U.S. Opens Door To Lawsuits Against Cuba

Secretary of State Mike Pompeo announced today that the Trump administration will permit U.S. citizens whose business properties were expropriated following the Cuban revolution in 1959 to seek legal recourse in American courts—if those businesses are on the “Cuba Restricted List.”
The list, created in 2017 by Trump administration officials, contains more than 200 stores, hotels and other enterprises administered by GAESA, a military-run conglomerate that oversees numerous Cuban companies in the tourism sector. U.S. citizens are prohibited from spending money with any organization on the list, which includes two rum companies (Ron Caney and Ron Varadero), and two new five-star hotels in Havana, The Packard and the Gran Hotel Manzana Kempinski.
According to the State Department announcement, foreign companies with business interests at those hotels, or other properties on the list, could now be sued in U.S. courts if U.S. companies, or Cuban-Americans in the U.S., had claims to ownership of those properties before the 1959 revolution.
The announcement marks a partial implementation of a clause in the 1996 Helms Burton Act known as Title III that permits legal recourse on “trafficked properties” in Cuba. Fearing thousands of lawsuits against companies from allied countries such as Canada, Germany, Mexico and Spain, the Clinton administration insisted on attaching a waiver clause to this section of the legislation, permitting U.S. presidents to waive, every six months, implementation of Title III. Since Clinton signed the bill, every president, including President Trump, has waived this section of the law.
But in January, Pompeo announced that the State Department would only waive Title III for 45 days, instead of the customary six months—part of a strategy to pressure Cuba to cease support for the teetering government of Nicolás Maduro in Venezuela.
In a report to Congress today, Pompeo stated that the Trump administration would waive Title III for an additional 30 days, but would authorize “the right to bring an action,” starting on March 19, “against a Cuban entity or sub-entity identified by name on the State Department’s List of Restricted Entities and Subentities Associated with Cuba (known as the Cuba Restricted List).”
Today’s move marks the partial implementation of Title III, with the threat of full implementation later in the spring.
According to American University scholar, William LeoGrande, activating Title III would constitute “a quantum leap in hostility” in U.S. policy toward Cuba. The spate of litigation likely to ensue—the State Department predicted between 75,000 and 200,000 potential lawsuits in one report to Congress—would stifle much-needed foreign investment in Cuba and antagonize U.S. allies whose companies have been investing in Cuba for decades.
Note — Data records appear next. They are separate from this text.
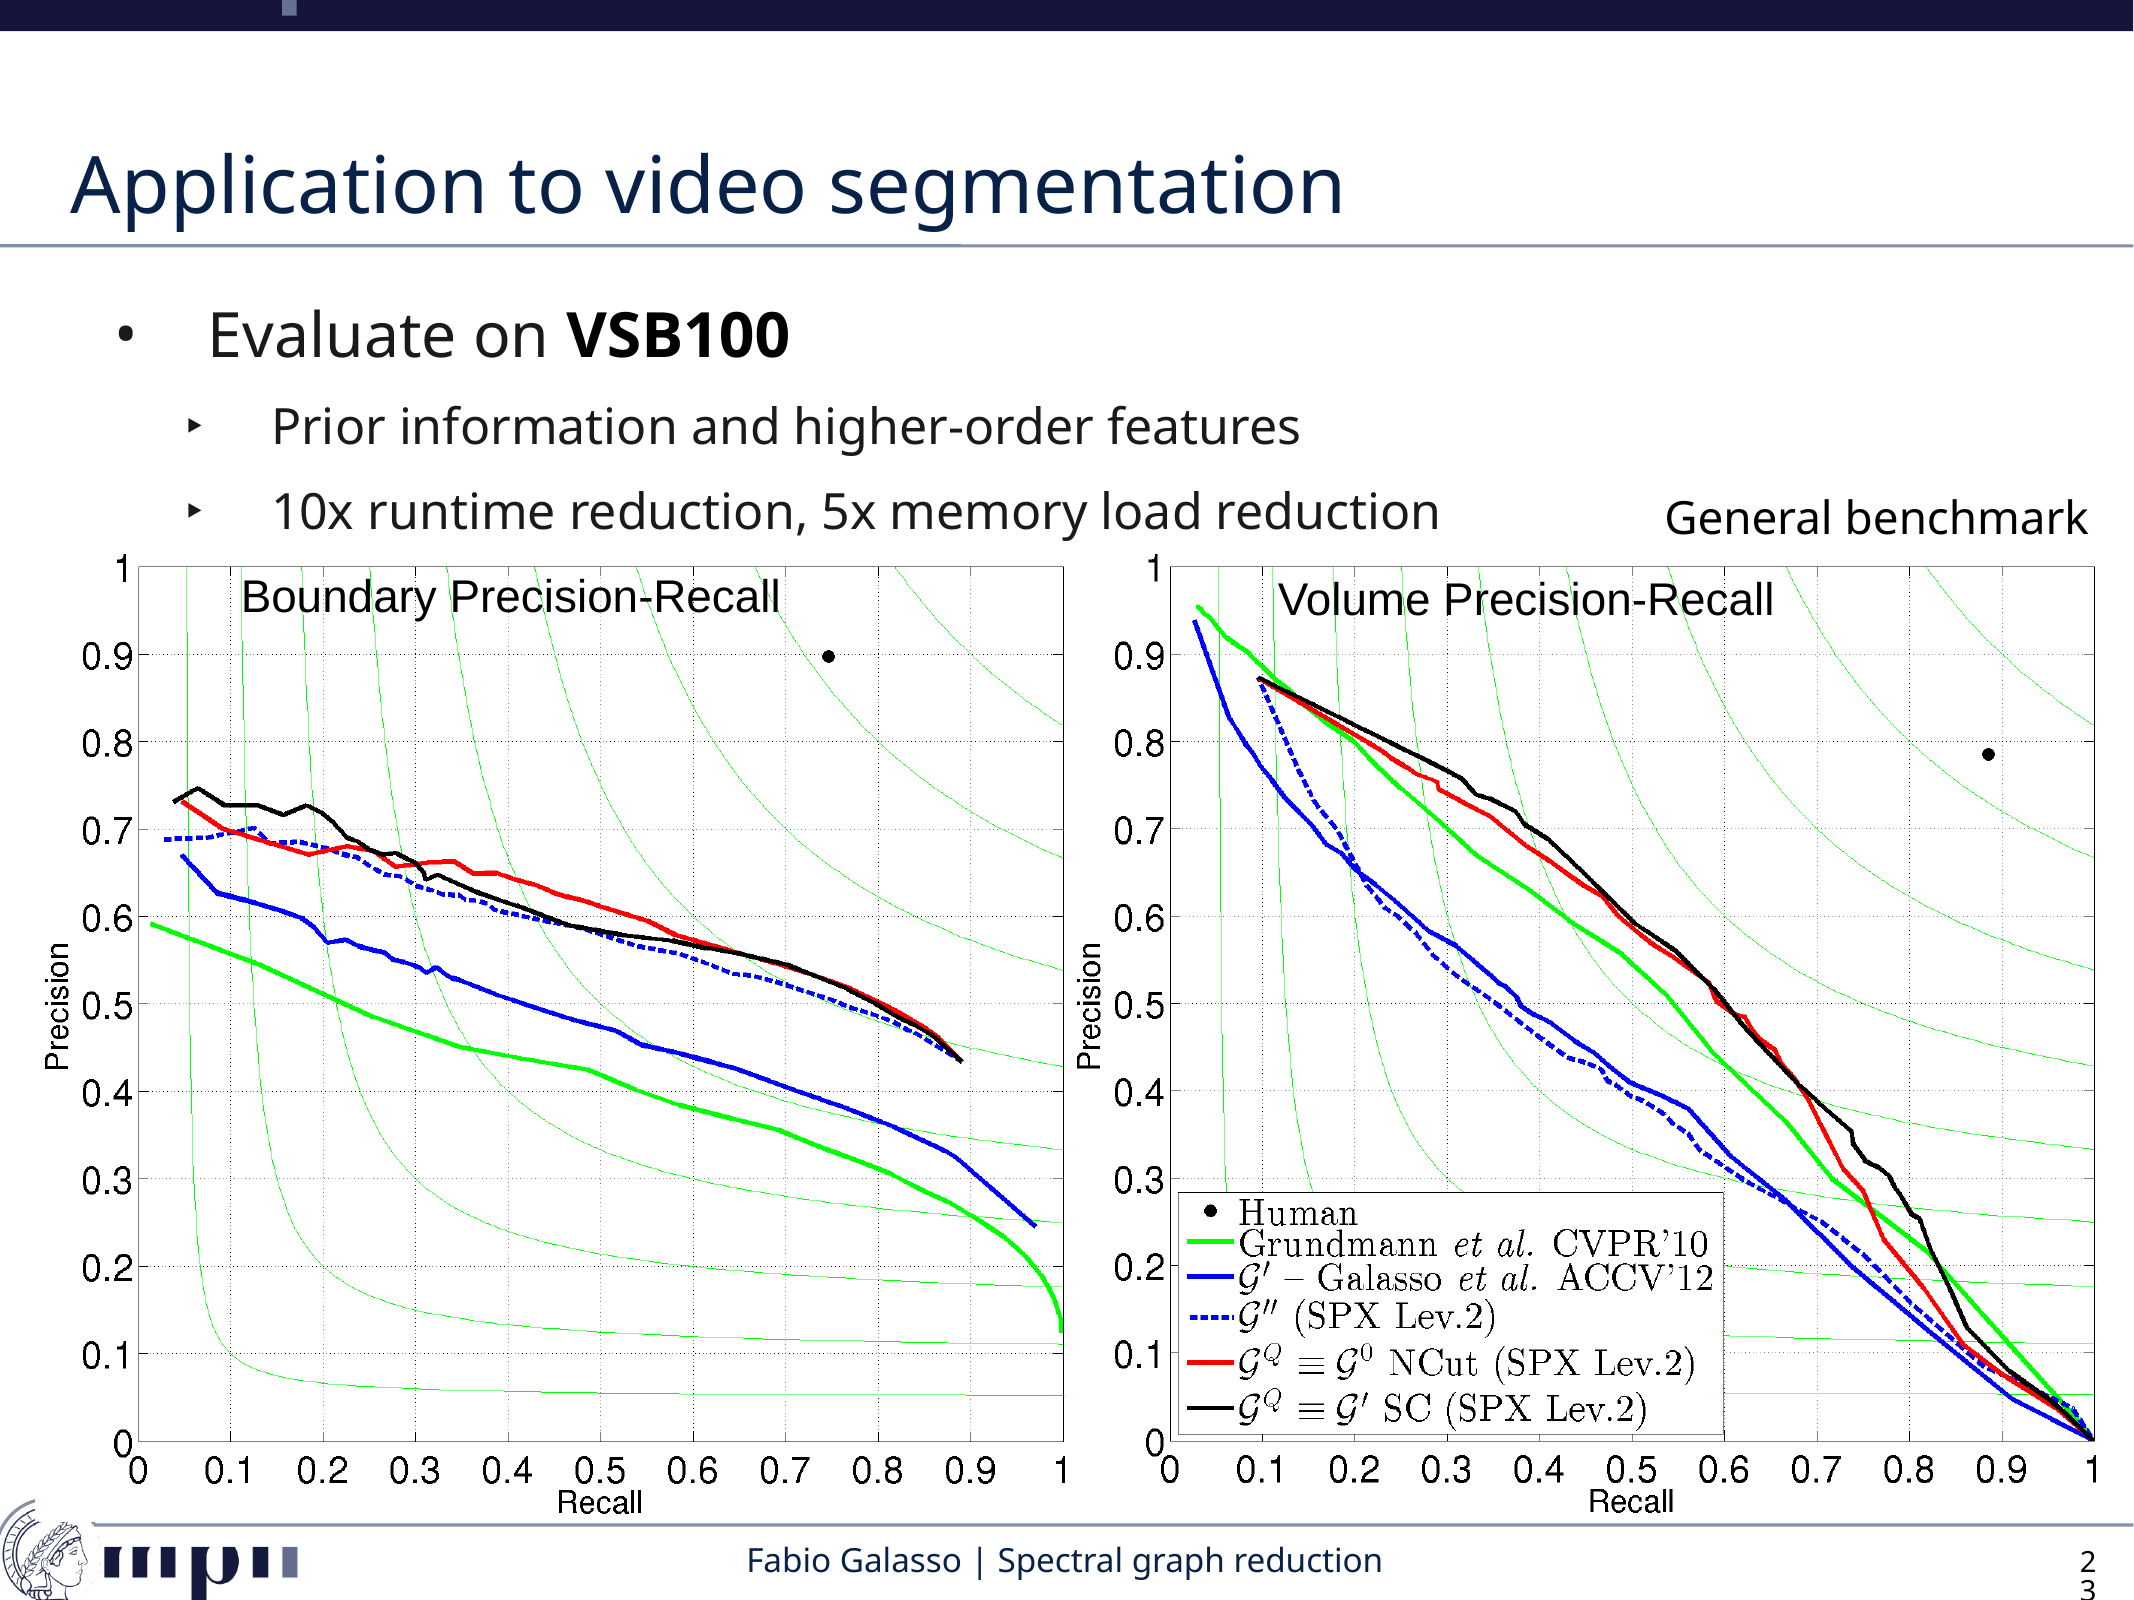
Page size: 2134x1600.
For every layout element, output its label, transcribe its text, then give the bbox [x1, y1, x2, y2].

slide_number 23 [2064, 1535, 2117, 1588]
picture [0, 1503, 101, 1600]
list Evaluate on VSB100 Prior information and higher-order features 10x runtime reduction, 5x memory load reduction [60, 286, 2110, 540]
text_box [35, 543, 2105, 1521]
text_box General benchmark [1586, 481, 2105, 540]
picture [104, 1546, 304, 1600]
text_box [225, 558, 1833, 630]
title Application to video segmentation [60, 31, 2111, 240]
“If Trump activates the provision,” LeoGrande suggested, it would complicate “already rocky relations with Mexico, Canada, the European Union–and obviously Cuba–at a time when the U.S. needs their help to deal with the crisis in Venezuela.”
With a partial implementation of Title III, the Trump administration is attempting to scare off foreign investment with the threat of legal repercussions. “We encourage any person doing business in Cuba to reconsider whether they are trafficking in confiscated property and abetting the Cuban dictatorship,” Pompeo concluded in his statement.